All things to all clients
No matter how popular or effective it may be these days though, no creative ad agency can afford to just focus on PR, and instead a creative department that contains a varied range of skills and talents, across all areas of marketing, is key. “There is a kind of obsession at the moment with creating an integrated story around every advertising campaign,” says Paul Belford, founder of creative agency Paul Belford Ltd and regular CR columnist. “Whether the client needs it or not. It’s understandable, agencies are desperate to rebut the constant sniping from digital ‘specialists/snake oil salesmen’ (take your pick) to prove that they’re good at everything. But this fascination with all things integrated comes despite the strong argument for clients dominating a single medium rather than spreading a finite budget wafer thin across many media and not getting noticed. If that single medium happens to be a stunt that gets a million hits on YouTube, fine. But the campaign for another client might not be that, so the creative department needs a range of people, some of whom who can actually write and art direct.”
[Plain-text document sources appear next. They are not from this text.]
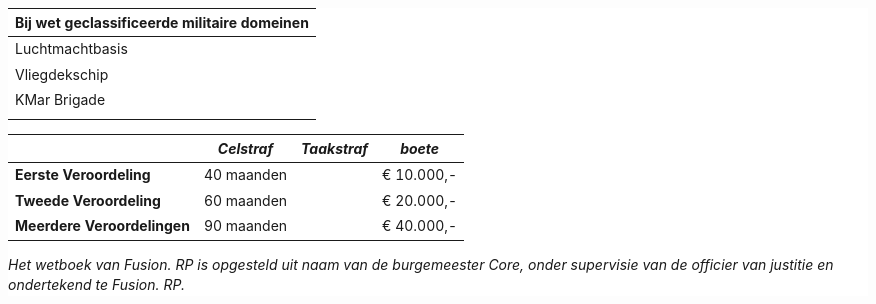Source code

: | Bij wet geclassificeerde militaire domeinen |
|---|
| Luchtmachtbasis |
| Vliegdekschip |
| KMar Brigade |
|  |

|   | *Celstraf*  | *Taakstraf*  | *boete*  |
|---|---|---|---|
|  **Eerste Veroordeling**  | 40 maanden  |  | € 10.000,-  |
| **Tweede Veroordeling**  | 60 maanden  |  | € 20.000,-  |
| **Meerdere Veroordelingen**  | 90 maanden  |  | € 40.000,-  |


*Het wetboek van Fusion. RP is opgesteld uit naam van de burgemeester Core, onder supervisie van de officier van justitie en ondertekend te Fusion. RP.*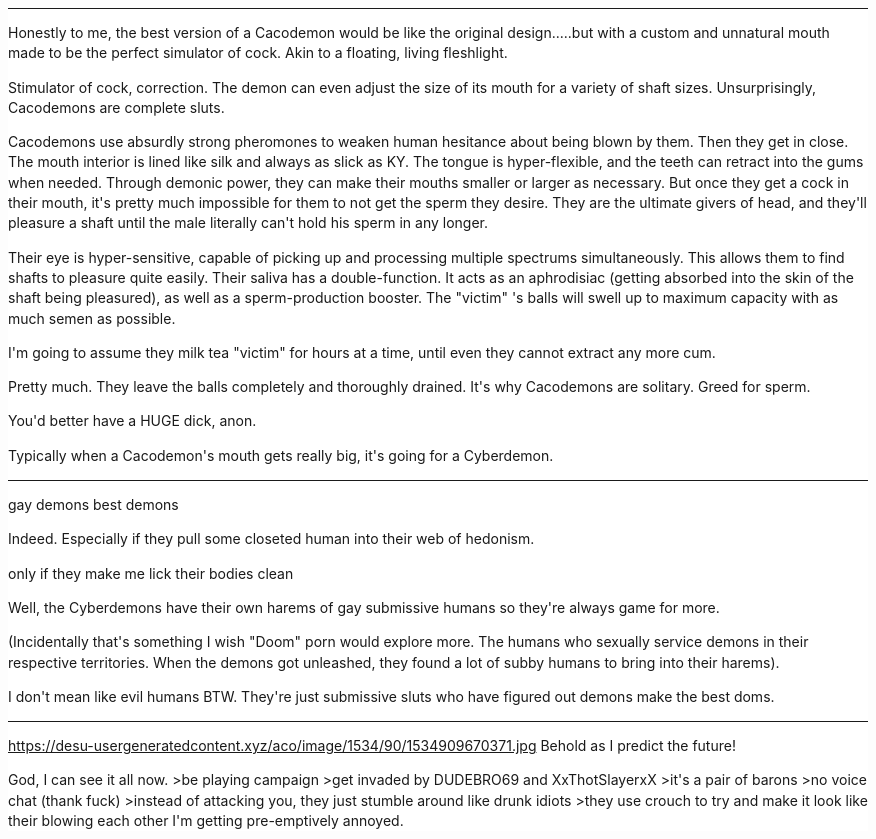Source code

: -----

Honestly to me, the best version of a Cacodemon would be like the original design.....but with a custom and unnatural mouth made to be the perfect simulator of cock. Akin to a floating, living fleshlight. 

Stimulator of cock, correction. The demon can even adjust the size of its mouth for a variety of shaft sizes. Unsurprisingly, Cacodemons are complete sluts. 

Cacodemons use absurdly strong pheromones to weaken human hesitance about being blown by them. Then they get in close. The mouth interior is lined like silk and always as slick as KY. The tongue is hyper-flexible, and the teeth can retract into the gums when needed. Through demonic power, they can make their mouths smaller or larger as necessary.
But once they get a cock in their mouth, it's pretty much impossible for them to not get the sperm they desire. They are the ultimate givers of head, and they'll pleasure a shaft until the male literally can't hold his sperm in any longer. 

Their eye is hyper-sensitive, capable of picking up and processing multiple spectrums simultaneously. This allows them to find shafts to pleasure quite easily.
Their saliva has a double-function. It acts as an aphrodisiac (getting absorbed into the skin of the shaft being pleasured), as well as a sperm-production booster. The "victim" 's balls will swell up to maximum capacity with as much semen as possible. 

I'm going to assume they milk tea "victim" for hours at a time, until even they cannot extract any more cum. 

Pretty much. They leave the balls completely and thoroughly drained. It's why Cacodemons are solitary. Greed for sperm.

You'd better have a HUGE dick, anon.

Typically when a Cacodemon's mouth gets really big, it's going for a Cyberdemon. 

-----

gay demons best demons 

Indeed. Especially if they pull some closeted human into their web of hedonism. 

only if they make me lick their bodies clean 

Well, the Cyberdemons have their own harems of gay submissive humans so they're always game for more. 

(Incidentally that's something I wish "Doom" porn would explore more. The humans who sexually service demons in their respective territories. When the demons got unleashed, they found a lot of subby humans to bring into their harems). 

I don't mean like evil humans BTW. They're just submissive sluts who have figured out demons make the best doms. 

-----

https://desu-usergeneratedcontent.xyz/aco/image/1534/90/1534909670371.jpg
Behold as I predict the future! 

God, I can see it all now.
\>be playing campaign
\>get invaded by DUDEBRO69 and XxThotSlayerxX
\>it's a pair of barons
\>no voice chat (thank fuck)
\>instead of attacking you, they just stumble around like drunk idiots
\>they use crouch to try and make it look like their blowing each other
I'm getting pre-emptively annoyed.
This would be relatively straightforward if there was unlimited money to go around at agencies, but in these difficult financial times, it means there is an increasing demand for creatives to be all things to all clients, rather than specialise too narrowly. “We have a problem brewing with everyone being spread too thin,” concludes Belford. “No one can be great at everything but maybe creatives now have no choice but get better at more stuff. And maybe Malcolm Gladwell’s 10,000-Hour Rule is just going to have to become the 20,000-Hour Rule. A sobering thought.”